After an initial flush of enthusiasm, discontent with behavior therapy grew. There were a number of reasons for this, an important one of which was the fact that behavior therapy did not deal with the internal thoughts which were so obviously central to the distress that many patients were experiencing. In particular, behavior therapy proved inadequate when it came to the treatment of depression. In the late 1960s and early 1970s a treatment for depression was developed called cognitive therapy. The pioneer in this enterprise was an American psychiatrist, Professor Aaron T. Beck. He developed a theory of depression which emphasized the importance of peoples depressed styles of thinking, and, on the basis of this theory, he specified a new form of therapy. It would not be an exaggeration to say that Becks work has changed the nature of psychotherapy, not just for depression but for a range of psychological problems.
In recent years the techniques introduced by Beck have been merged with the techniques developed earlier by the behavior therapists to produce a therapeutic approach which has come to be known as cognitive behavioral therapy (or CBT). There are two reasons why this form of treatment has come to be so important within the field of psychotherapy. First, cognitive therapy, as originally described by Beck and developed by his successors, has been subjected to the strictest scientific testing; and it has been found to be a highly successful treatment for a significant proportion of cases of depression. Not only has it proved to be as effective as the best alternative treatments (except in the most severe cases, where medication is required), but some studies suggest that people treated successfully with cognitive behavior therapy are less likely to experience a later recurrence of their depression than people treated successfully with other forms of therapy (such as anti-depressant medication). Second, it has become clear that specific patterns of thinking are associated with a range of psychological problems and that treatments which deal with these styles of thinking are highly effective.

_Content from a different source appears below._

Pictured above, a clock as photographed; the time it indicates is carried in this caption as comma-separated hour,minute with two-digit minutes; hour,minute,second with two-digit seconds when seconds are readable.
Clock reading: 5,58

So, specific cognitive behavioral treatments have been developed for a range of anxiety disorders, such as panic disorder, generalized anxiety disorder, specific phobias, social phobia, obsessive compulsive disorders, and health anxiety, as well as for other conditions such as drug addictions, and eating disorders like anorexia nervosa and bulimia nervosa. Indeed, cognitive behavioral techniques have been found to have an application beyond the narrow categories of psychological disorders. They have been applied effectively, for example, to helping people with weight problems, couples with marital difficulties, as well as those who wish to give up smoking or deal with drinking problems. They have also been effectively applied to dealing with low self-esteem.